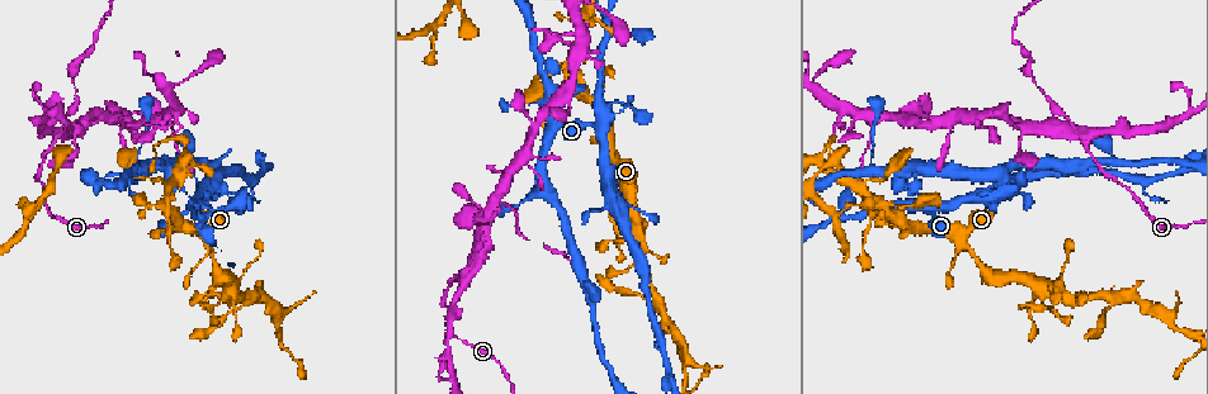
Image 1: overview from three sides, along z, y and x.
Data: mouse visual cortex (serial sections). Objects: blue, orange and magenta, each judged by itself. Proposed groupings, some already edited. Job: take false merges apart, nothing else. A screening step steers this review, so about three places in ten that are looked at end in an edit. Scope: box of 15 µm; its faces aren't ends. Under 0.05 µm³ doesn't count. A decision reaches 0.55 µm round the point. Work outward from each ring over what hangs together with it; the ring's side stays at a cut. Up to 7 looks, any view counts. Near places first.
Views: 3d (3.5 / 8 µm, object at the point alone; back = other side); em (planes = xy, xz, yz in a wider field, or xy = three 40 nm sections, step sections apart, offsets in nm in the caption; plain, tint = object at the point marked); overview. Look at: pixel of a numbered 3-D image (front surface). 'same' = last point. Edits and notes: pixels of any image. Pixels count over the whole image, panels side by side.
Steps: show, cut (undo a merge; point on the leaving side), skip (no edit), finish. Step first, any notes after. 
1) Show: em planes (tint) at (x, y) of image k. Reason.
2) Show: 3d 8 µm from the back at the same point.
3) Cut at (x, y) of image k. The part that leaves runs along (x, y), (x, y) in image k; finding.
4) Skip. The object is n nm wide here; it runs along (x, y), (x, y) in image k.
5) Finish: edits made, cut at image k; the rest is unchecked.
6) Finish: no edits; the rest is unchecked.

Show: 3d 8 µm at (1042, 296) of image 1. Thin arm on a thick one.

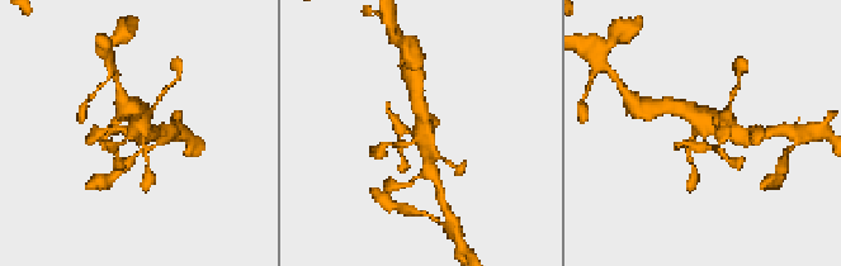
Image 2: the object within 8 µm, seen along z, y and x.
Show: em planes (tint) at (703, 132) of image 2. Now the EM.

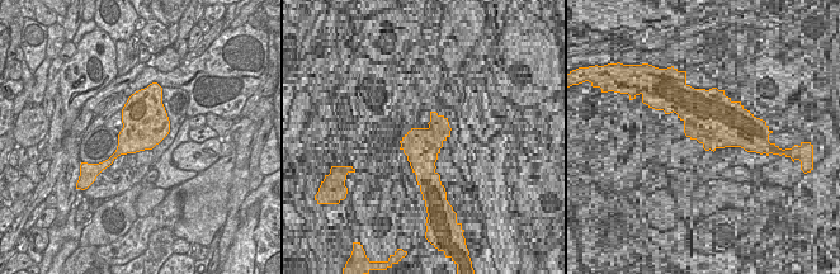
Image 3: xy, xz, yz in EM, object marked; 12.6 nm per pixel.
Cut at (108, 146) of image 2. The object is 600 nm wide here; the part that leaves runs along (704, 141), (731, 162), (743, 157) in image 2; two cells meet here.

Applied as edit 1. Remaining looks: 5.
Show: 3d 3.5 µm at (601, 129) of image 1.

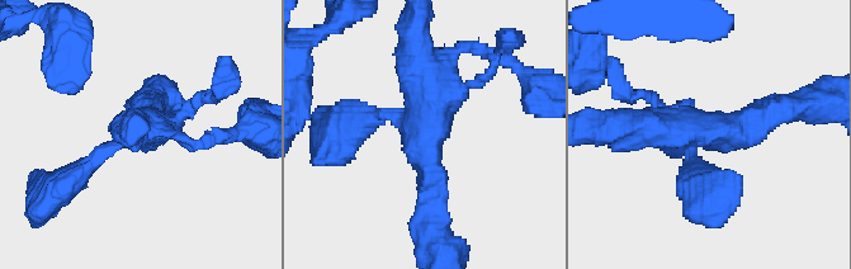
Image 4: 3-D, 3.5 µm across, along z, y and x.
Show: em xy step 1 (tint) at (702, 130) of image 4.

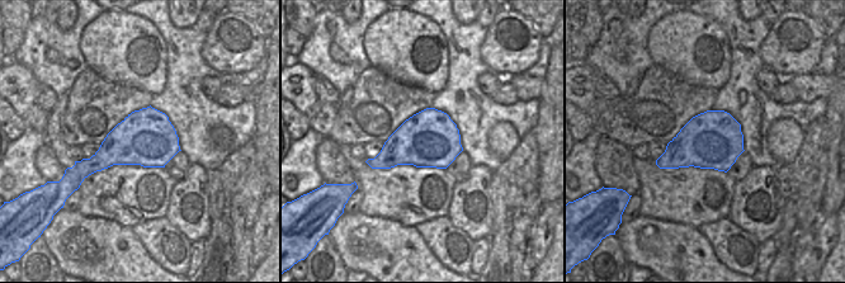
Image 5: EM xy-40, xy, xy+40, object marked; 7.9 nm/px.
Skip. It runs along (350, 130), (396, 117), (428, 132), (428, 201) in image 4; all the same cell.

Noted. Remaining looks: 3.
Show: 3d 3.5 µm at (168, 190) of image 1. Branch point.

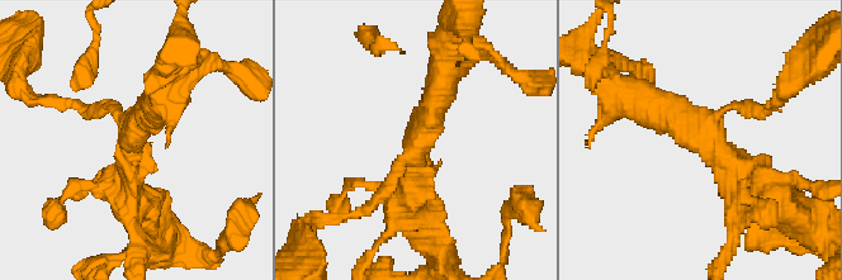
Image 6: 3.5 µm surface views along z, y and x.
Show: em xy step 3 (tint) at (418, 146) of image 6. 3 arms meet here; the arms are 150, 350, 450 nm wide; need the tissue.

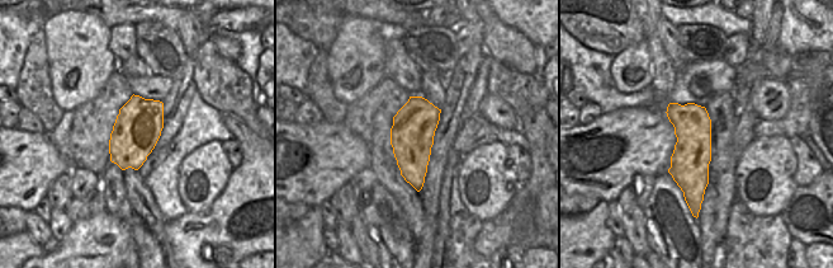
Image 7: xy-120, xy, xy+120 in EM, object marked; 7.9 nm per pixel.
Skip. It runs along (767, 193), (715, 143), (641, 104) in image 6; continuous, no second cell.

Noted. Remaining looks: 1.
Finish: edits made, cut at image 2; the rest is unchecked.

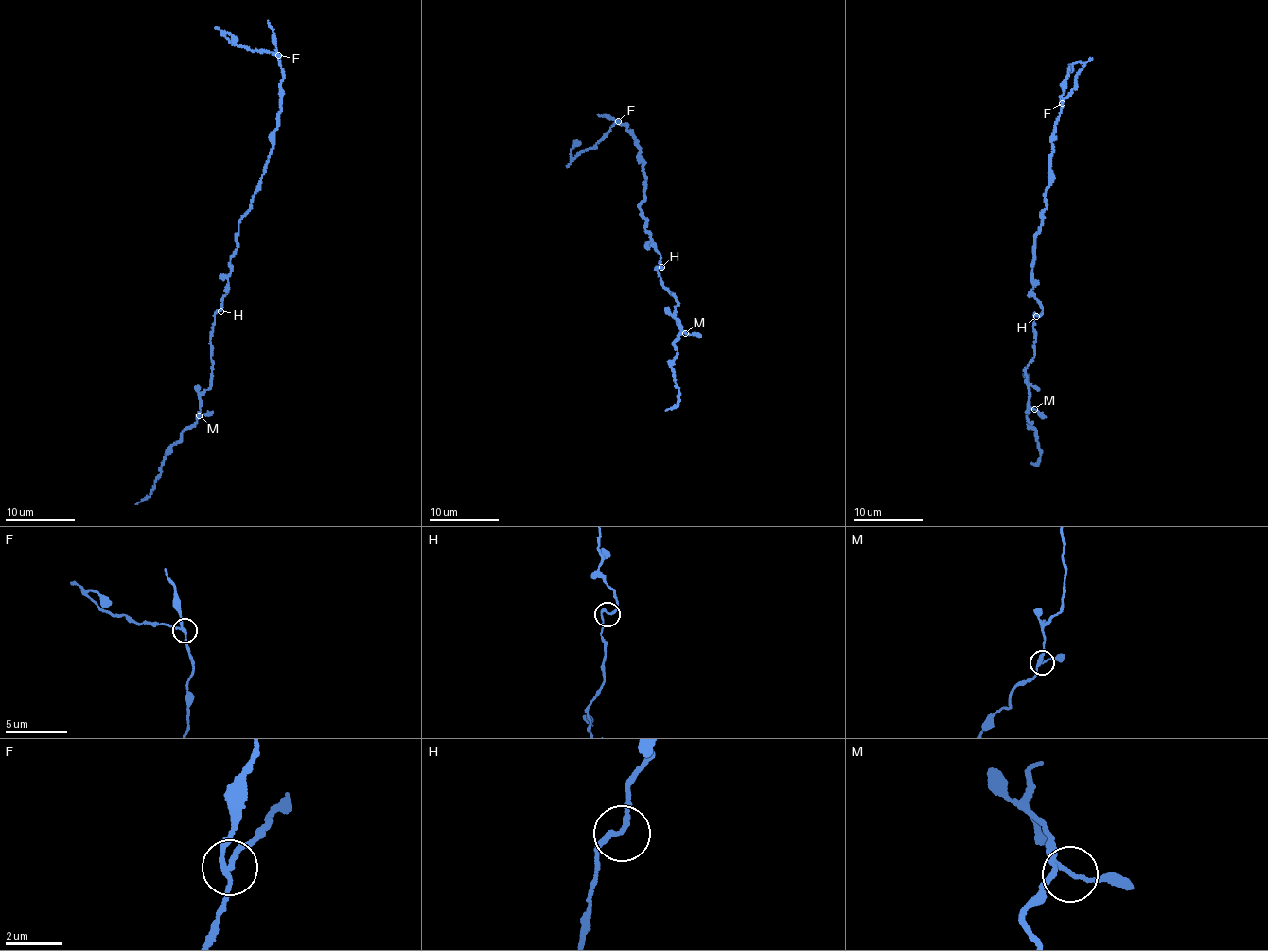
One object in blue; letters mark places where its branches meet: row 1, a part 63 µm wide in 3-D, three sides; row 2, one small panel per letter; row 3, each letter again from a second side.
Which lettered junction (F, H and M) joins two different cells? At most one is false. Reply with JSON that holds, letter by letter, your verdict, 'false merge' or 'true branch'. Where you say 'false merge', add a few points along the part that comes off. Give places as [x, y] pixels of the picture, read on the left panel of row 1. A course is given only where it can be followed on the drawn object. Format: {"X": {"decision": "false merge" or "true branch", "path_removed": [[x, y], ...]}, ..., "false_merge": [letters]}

══════

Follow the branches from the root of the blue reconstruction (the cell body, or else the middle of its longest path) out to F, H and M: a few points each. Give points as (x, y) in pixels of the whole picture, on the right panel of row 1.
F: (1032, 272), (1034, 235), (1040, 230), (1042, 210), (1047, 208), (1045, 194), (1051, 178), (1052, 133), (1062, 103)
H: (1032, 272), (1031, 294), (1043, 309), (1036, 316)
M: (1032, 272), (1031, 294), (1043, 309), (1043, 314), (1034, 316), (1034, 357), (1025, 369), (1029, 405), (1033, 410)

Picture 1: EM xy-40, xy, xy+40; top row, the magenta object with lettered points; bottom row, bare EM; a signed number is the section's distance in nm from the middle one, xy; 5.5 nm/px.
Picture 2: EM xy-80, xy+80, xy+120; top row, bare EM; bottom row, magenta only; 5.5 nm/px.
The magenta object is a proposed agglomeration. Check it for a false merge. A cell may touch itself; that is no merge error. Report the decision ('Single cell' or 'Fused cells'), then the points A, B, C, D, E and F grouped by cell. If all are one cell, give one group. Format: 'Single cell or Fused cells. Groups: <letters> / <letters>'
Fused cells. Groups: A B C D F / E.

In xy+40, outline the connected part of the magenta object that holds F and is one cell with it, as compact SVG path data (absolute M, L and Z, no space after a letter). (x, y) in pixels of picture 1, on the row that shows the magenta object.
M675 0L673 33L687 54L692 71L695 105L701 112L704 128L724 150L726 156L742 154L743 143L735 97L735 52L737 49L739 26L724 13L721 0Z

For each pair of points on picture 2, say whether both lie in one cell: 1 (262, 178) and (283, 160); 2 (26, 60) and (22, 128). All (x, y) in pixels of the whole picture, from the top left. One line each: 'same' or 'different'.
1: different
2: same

══════

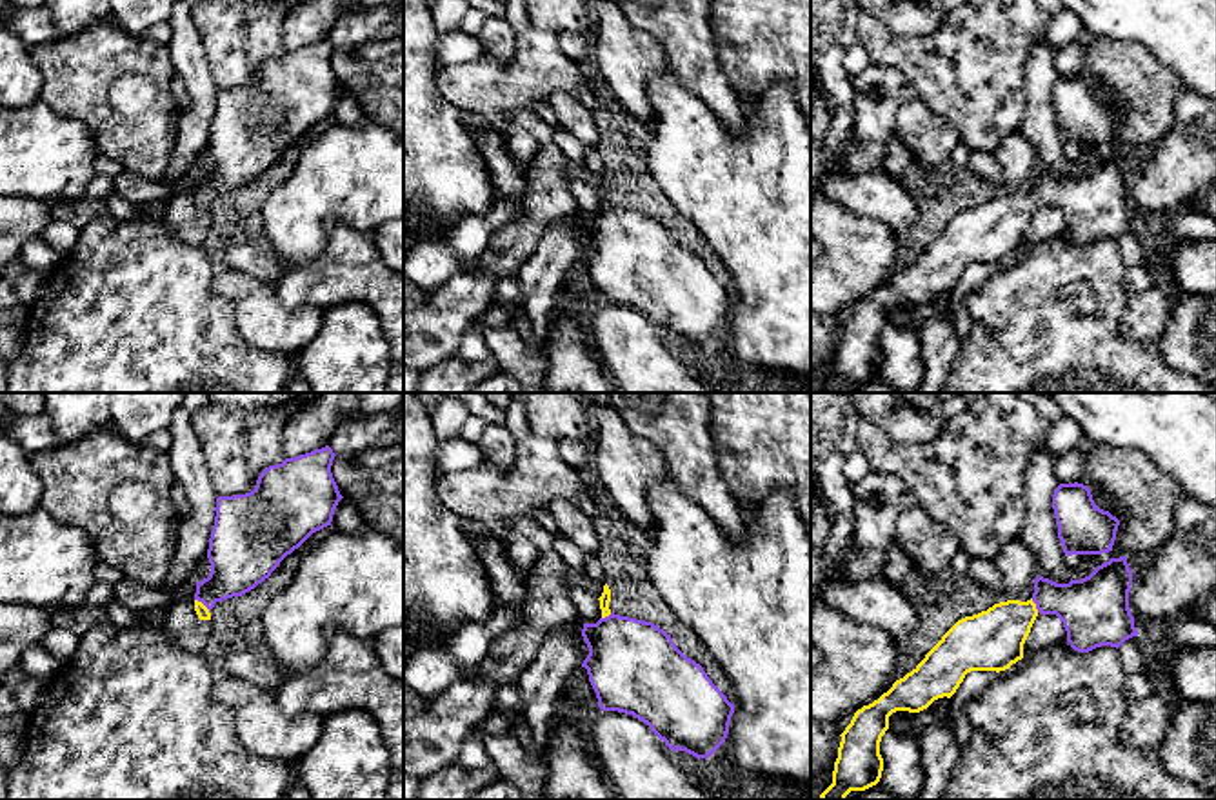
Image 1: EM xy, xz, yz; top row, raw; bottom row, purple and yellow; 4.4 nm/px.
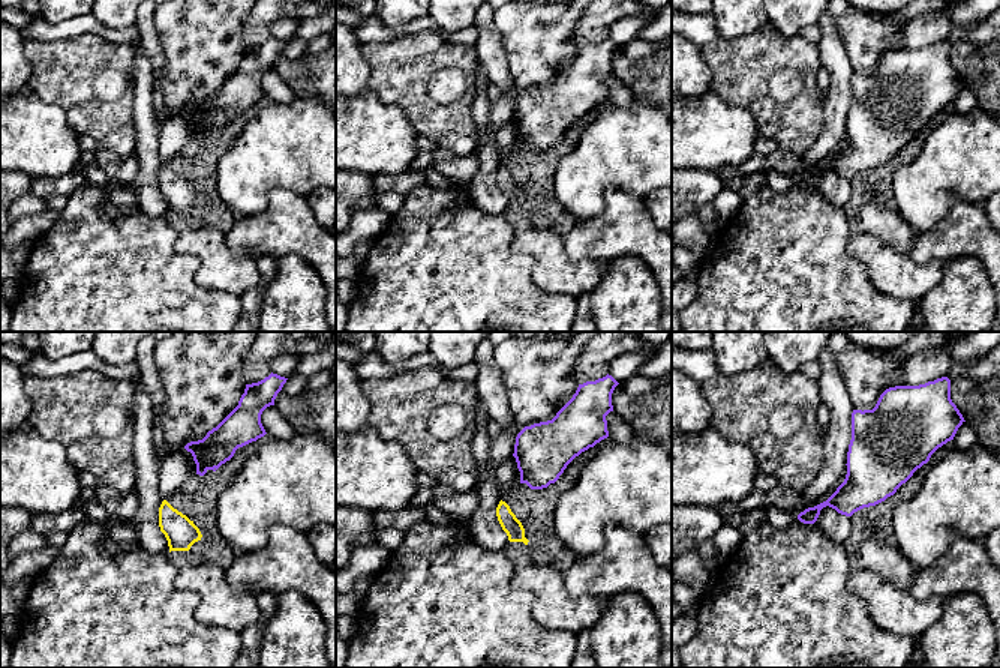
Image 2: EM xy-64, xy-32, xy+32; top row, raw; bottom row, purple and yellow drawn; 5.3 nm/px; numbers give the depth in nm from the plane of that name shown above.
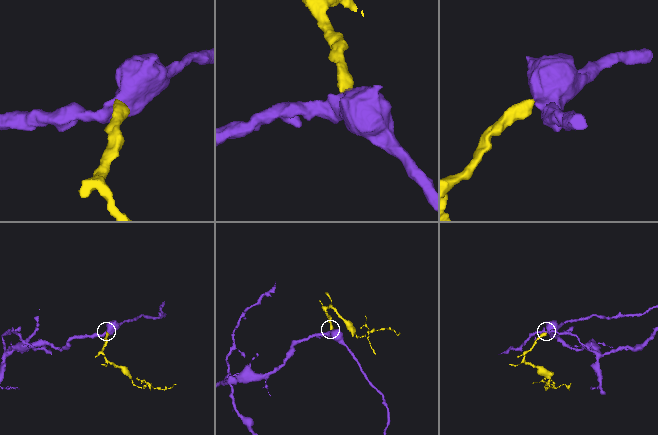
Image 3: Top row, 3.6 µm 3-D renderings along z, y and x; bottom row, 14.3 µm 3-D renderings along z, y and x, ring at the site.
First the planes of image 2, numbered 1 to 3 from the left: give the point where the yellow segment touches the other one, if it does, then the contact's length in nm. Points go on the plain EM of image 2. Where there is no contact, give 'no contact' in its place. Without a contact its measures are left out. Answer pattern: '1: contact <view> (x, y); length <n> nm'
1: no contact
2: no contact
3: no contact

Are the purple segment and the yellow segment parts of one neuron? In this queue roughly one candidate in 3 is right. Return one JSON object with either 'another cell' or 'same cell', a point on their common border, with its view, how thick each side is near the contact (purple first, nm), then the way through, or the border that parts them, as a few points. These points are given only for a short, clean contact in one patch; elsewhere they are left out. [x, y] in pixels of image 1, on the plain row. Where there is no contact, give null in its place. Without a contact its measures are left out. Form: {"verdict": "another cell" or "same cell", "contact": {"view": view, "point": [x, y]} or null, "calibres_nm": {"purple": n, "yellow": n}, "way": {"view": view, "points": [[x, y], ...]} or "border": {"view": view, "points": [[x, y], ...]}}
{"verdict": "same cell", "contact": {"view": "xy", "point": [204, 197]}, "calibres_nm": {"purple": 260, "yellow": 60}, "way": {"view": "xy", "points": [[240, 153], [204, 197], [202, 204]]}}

══════

Work to complete:
Your answer should be the lines of the records that include the word "bare".

Exercise solution:
Picture 1: EM xy-40, xy, xy+40; top row, the magenta object with lettered points; bottom row, bare EM; a signed number is the section's distance in nm from the middle one, xy; 5.5 nm/px.
Picture 2: EM xy-80, xy+80, xy+120; top row, bare EM; bottom row, magenta only; 5.5 nm/px.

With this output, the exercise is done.